Mais il s’agit de faire attention, car si la carte ne fait pas toujours le territoire, la structure institutionnelle peut fortement conditionner les politiques publiques qui y seront déployées. Conceptuellement, on n’agit pas de la même manière selon que l’on est candidat d’une liste communautaire EH Bai – au hasard – et élu au suffrage universel direct par les électeurs des 158 communes de la Communauté Pays Basque, ou que l’on est élu EH Bai à cette même institution par les électeurs de sa seule commune ou de son seul pôle territorial. De même, l’échelle à laquelle se jugera l’élection déterminera forcément celle des programmes électoraux qui y seront défendus et par la suite, les élus qui en seront issus auront toujours tendance à porter en premier lieu les intérêts de cette échelle de base, logiquement d’ailleurs puisque c’est d’elle qu’ils tireront leur légitimité. En conséquence, difficile de penser promouvoir – même quand on le revendique en tant qu’abertzale – un projet de territoire pour le Pays Basque nord.
Minimale équité
On peut craindre que le coup soit de toute manière déjà parti, en tout cas pour les dix prochaines années. En effet, la plupart des principaux documents stratégiques censés encadrer l’aménagement futur du territoire Pays Basque nord sont prévus pour être adoptés dès cette année. Mettant d’ores et déjà à part la question de savoir qui des élus ou des fonctionnaires de la “technostructure” communautaire pèse le plus dans les choix opérés sur des thématiques si vastes et si complexes, cela signifie en tout cas que c’est par le “logiciel” actuel que tout sera fait, en fonction des intérêts locaux actuels, au gré des rapports de force actuels. C’est bien dommage quand on considère l’écart parfois abyssal qui sépare les réalités des gens de cette même agglomération, dans tous les domaines : des transports collectifs à l’offre culturelle, des soins médicaux à l’accès au très haut débit numérique… Écart dont il serait bien démagogique de prétendre qu’il puisse être un jour totalement réduit entre un monde urbain littoral et un monde rural intérieur dans lesquels les densités de population induisent des opportunités et des contraintes aussi contrastées.
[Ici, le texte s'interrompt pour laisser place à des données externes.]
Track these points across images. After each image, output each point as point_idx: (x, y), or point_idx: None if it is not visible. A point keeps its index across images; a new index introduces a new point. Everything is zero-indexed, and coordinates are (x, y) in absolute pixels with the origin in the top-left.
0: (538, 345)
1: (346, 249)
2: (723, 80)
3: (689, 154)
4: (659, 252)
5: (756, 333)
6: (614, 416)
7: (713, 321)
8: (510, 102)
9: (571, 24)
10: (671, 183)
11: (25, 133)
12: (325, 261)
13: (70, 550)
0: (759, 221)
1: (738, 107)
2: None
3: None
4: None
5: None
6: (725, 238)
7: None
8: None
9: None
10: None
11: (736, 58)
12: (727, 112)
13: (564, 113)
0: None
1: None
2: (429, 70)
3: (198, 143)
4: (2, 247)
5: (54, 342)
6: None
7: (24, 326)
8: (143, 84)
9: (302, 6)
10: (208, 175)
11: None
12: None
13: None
Pourtant, à ce niveau d’action intercommunal qui paraît efficient –moins de 3000km2 et 300.000 habitants– il semble possible d’aménager un territoire dans lequel tous les habitants, qu’ils habitent à Barcus, Bayonne ou Espelette, puissent bénéficier d’un niveau de vie et plus singulièrement de services publics, sinon égaux, au moins équitables.
Penser une commune de 158 quartiers
Cela suppose un écheveau dont il faudra s’habituer à penser qu’il est toujours de dimension locale mais d’un local dont on aura repoussé les murs, à défaut de les avoir abattus : Saint-Esprit est toujours un quartier de Bayonne, mais maintenant Bayonne et Baigorri sont aussi des quartiers d’une même “ville” puisque les compétences mises en commun sont, à la base, communales, partageant notamment de plus en plus de leurs ressources fiscales et de leurs postes de dépenses. Ce n’est qu’en pensant ainsi qu’on construira un territoire ; pas en juxtaposant élus et projets de 158 communes, ni même de 10 pôles territoriaux. Peut-être ce chemin nécessite- t-il de passer par ces étapes intermédiaires, c’est même peut-être évident surtout si l’on rappelle que la loi ne permet guère de faire autrement. Mais de la même manière que le mouvement abertzale a su être à l’avant-garde de nombreuses avancées au Pays Basque, il remplirait une belle fonction historique en se faisant l’aiguillon d’une logique de territoire en Pays Basque nord. Et accessoirement, dans une logique de construction nationale, il répondrait aussi à sa raison d’être politique. Les échéances de 2020 sont une belle occasion d’avancer sur ce chemin.